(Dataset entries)
----

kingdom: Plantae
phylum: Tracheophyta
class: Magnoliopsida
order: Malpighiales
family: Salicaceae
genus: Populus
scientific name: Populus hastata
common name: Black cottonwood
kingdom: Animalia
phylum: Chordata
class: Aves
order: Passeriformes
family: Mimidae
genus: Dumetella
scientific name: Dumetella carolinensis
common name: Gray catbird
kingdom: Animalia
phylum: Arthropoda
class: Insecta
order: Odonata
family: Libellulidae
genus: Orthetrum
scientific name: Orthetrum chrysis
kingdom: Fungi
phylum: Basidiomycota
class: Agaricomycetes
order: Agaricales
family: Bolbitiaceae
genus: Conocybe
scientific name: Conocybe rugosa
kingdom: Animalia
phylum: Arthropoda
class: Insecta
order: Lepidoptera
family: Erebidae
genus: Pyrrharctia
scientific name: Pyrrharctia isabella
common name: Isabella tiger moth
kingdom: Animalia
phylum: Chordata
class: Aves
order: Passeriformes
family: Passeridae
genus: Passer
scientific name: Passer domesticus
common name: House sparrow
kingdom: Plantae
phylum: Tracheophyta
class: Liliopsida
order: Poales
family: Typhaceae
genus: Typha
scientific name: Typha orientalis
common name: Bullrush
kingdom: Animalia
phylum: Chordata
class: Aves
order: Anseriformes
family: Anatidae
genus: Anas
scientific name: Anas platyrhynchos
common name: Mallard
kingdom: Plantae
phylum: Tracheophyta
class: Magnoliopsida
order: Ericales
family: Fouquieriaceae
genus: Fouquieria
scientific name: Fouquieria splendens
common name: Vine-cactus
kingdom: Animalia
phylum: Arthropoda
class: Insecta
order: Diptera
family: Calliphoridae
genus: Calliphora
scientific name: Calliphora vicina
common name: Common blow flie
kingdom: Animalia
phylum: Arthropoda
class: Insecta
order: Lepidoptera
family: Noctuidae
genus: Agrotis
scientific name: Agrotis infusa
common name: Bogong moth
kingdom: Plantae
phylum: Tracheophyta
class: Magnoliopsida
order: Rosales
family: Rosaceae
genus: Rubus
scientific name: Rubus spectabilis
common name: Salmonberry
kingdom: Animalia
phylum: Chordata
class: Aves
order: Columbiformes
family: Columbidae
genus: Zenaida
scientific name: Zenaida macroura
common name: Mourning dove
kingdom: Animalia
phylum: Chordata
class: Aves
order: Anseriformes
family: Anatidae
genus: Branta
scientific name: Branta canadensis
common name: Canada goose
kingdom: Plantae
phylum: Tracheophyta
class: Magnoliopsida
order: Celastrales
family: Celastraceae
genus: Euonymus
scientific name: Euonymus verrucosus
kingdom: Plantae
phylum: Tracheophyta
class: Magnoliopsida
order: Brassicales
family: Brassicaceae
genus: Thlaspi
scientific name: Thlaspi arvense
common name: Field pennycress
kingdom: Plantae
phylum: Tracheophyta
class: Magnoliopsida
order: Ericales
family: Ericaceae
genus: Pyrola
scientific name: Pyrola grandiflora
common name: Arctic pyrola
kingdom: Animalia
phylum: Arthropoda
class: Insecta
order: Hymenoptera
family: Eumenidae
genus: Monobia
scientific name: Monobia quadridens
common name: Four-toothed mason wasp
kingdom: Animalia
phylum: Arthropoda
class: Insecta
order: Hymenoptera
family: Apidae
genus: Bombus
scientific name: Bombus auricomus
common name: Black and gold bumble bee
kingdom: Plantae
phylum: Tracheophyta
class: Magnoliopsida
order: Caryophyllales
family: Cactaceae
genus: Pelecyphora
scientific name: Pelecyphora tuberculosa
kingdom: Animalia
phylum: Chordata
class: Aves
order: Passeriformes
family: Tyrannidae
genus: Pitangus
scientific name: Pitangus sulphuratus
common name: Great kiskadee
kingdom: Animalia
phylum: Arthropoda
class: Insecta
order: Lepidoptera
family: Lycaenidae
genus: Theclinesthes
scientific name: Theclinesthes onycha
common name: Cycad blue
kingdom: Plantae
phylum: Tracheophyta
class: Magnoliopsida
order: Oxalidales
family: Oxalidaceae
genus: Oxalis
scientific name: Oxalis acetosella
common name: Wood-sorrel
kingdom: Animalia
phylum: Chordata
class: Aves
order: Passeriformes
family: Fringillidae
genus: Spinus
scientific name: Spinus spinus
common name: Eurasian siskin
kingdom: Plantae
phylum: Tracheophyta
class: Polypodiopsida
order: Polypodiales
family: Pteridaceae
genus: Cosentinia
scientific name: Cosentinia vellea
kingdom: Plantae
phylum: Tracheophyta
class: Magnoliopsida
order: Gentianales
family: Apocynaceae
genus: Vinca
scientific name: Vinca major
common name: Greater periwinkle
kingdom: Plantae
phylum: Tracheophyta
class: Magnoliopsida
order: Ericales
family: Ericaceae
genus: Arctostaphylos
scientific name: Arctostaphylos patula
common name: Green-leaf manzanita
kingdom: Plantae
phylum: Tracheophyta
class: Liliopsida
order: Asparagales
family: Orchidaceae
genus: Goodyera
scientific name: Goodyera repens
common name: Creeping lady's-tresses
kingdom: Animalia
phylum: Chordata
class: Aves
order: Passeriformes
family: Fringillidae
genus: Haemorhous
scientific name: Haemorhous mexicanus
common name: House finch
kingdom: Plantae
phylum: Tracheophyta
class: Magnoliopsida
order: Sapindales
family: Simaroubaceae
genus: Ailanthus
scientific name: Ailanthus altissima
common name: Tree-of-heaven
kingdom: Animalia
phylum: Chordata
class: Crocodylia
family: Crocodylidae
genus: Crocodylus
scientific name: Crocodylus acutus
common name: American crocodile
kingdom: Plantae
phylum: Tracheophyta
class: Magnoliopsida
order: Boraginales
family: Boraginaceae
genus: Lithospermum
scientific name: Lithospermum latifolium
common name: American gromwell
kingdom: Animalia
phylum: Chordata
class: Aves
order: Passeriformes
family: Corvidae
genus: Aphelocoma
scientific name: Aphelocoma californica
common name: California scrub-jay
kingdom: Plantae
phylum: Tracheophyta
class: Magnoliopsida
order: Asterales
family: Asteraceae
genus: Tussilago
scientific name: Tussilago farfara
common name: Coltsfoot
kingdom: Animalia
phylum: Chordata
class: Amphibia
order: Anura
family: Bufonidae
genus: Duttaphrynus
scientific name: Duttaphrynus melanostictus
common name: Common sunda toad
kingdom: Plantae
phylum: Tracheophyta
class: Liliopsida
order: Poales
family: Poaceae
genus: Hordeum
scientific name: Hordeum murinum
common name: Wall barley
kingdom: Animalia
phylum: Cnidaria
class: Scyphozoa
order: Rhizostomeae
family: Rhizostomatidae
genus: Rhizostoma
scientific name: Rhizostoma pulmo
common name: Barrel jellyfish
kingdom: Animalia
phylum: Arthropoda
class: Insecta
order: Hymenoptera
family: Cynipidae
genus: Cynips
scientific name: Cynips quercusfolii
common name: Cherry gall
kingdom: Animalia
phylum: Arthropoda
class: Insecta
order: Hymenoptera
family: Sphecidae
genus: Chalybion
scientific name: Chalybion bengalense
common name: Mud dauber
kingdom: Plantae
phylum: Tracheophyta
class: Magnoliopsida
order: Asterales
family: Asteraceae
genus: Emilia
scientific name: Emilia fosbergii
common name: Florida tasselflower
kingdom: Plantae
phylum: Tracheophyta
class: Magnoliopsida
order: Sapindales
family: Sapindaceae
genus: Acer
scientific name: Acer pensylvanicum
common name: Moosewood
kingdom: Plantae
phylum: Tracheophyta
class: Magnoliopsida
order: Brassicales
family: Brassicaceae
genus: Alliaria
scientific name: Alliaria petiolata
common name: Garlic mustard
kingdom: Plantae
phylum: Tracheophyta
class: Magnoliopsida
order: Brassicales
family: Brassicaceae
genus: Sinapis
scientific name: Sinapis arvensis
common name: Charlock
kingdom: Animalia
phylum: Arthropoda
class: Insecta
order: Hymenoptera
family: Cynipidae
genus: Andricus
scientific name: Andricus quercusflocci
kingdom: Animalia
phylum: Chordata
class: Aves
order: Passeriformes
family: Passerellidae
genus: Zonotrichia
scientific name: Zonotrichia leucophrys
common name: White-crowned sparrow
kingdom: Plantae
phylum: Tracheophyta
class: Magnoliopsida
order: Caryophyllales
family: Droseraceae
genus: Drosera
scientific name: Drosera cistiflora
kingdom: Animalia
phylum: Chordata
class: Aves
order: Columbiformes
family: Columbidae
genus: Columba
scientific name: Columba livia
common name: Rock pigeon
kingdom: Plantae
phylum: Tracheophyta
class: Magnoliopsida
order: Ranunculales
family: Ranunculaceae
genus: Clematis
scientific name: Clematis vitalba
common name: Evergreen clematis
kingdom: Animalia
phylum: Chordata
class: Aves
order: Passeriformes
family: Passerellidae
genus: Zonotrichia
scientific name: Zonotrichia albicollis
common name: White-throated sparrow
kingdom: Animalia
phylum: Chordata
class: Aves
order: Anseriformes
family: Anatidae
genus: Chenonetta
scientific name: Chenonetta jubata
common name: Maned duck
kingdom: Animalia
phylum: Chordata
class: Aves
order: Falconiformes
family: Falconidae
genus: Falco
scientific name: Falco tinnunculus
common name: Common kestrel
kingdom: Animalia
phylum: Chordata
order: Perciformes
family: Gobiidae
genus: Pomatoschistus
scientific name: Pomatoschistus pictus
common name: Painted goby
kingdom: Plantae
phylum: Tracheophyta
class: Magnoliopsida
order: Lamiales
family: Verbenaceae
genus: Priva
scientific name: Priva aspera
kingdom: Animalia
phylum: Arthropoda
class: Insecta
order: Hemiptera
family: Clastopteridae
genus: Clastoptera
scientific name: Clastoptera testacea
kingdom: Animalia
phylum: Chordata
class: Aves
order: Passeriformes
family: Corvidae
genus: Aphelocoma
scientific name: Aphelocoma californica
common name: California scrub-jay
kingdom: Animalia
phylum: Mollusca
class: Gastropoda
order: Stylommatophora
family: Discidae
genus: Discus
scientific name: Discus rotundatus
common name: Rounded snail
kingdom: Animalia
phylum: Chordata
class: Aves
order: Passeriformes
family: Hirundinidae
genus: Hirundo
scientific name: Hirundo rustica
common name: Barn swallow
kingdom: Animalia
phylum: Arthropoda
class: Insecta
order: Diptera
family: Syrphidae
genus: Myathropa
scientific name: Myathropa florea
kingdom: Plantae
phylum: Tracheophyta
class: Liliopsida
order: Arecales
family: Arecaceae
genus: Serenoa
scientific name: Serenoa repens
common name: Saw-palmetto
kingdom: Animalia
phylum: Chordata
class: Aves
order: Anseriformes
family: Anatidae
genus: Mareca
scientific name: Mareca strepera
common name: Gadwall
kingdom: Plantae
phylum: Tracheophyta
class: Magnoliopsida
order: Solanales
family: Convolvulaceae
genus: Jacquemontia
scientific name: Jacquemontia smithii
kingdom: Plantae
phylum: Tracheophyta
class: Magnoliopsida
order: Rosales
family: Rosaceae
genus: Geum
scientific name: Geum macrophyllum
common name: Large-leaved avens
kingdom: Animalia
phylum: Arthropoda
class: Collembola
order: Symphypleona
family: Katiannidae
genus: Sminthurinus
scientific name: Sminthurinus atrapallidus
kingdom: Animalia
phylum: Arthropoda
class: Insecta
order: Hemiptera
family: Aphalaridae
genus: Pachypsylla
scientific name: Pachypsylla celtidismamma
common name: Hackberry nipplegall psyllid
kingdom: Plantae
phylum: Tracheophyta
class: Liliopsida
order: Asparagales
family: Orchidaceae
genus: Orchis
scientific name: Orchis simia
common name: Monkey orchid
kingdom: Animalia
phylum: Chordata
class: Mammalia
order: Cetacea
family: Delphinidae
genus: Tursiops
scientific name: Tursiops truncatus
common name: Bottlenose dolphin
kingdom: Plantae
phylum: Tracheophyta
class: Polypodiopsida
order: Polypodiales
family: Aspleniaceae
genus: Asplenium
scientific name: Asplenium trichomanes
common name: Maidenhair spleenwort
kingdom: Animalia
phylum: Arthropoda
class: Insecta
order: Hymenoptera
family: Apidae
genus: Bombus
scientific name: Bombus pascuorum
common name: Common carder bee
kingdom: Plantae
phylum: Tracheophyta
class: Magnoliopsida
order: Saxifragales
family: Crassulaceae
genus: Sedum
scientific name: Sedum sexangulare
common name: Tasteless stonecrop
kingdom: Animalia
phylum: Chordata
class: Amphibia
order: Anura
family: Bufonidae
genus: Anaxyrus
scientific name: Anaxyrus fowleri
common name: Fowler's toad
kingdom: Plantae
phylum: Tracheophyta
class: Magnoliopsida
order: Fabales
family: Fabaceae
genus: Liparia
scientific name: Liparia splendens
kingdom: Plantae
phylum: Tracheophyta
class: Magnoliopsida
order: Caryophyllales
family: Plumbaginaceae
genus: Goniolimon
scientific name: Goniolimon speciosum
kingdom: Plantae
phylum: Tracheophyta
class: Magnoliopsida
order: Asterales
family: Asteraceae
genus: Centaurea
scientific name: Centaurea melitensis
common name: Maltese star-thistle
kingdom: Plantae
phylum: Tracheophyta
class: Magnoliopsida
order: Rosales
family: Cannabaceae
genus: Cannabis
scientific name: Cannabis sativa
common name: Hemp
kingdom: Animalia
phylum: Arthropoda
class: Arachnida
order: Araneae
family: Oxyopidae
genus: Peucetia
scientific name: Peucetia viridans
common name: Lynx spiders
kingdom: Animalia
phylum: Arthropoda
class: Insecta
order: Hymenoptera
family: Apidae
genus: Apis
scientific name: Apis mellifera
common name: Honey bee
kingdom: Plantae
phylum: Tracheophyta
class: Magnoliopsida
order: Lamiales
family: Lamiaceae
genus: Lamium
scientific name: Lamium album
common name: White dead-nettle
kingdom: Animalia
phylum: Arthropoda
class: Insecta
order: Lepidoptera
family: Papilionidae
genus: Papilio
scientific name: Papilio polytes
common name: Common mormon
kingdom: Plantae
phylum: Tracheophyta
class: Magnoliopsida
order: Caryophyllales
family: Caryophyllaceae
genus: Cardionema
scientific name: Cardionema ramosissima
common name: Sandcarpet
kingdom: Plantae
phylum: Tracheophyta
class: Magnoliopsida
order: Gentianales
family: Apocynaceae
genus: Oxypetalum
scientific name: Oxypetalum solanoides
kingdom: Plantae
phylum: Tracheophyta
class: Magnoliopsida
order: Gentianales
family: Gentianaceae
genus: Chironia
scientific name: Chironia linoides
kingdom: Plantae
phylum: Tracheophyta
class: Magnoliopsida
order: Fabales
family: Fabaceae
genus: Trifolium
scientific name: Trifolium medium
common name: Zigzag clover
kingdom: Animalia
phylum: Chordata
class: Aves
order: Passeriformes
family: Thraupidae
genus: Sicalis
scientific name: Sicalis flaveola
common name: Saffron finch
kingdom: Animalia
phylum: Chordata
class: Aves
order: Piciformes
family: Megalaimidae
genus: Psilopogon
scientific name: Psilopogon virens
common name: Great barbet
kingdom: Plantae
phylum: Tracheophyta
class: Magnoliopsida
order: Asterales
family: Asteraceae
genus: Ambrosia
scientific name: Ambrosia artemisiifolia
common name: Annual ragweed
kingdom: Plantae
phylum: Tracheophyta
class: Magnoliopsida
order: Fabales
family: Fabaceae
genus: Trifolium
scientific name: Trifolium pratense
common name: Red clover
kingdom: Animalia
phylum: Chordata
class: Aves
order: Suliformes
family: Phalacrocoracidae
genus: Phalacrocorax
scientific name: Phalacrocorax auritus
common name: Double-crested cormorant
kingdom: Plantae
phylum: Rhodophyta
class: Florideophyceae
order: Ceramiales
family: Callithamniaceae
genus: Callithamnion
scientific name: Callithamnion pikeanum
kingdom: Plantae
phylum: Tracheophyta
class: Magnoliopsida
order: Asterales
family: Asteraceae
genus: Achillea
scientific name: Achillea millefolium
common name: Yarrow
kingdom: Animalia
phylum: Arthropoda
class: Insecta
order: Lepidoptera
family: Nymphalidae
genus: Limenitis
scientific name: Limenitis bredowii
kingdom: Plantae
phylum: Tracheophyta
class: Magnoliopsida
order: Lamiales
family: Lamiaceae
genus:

----

**EXERCISE OBJECTIVE:**
List each line in the rows above that contains the word "Trifolium", copying every such line in full.

**THE RESULT:**
genus: Trifolium
scientific name: Trifolium medium
genus: Trifolium
scientific name: Trifolium pratense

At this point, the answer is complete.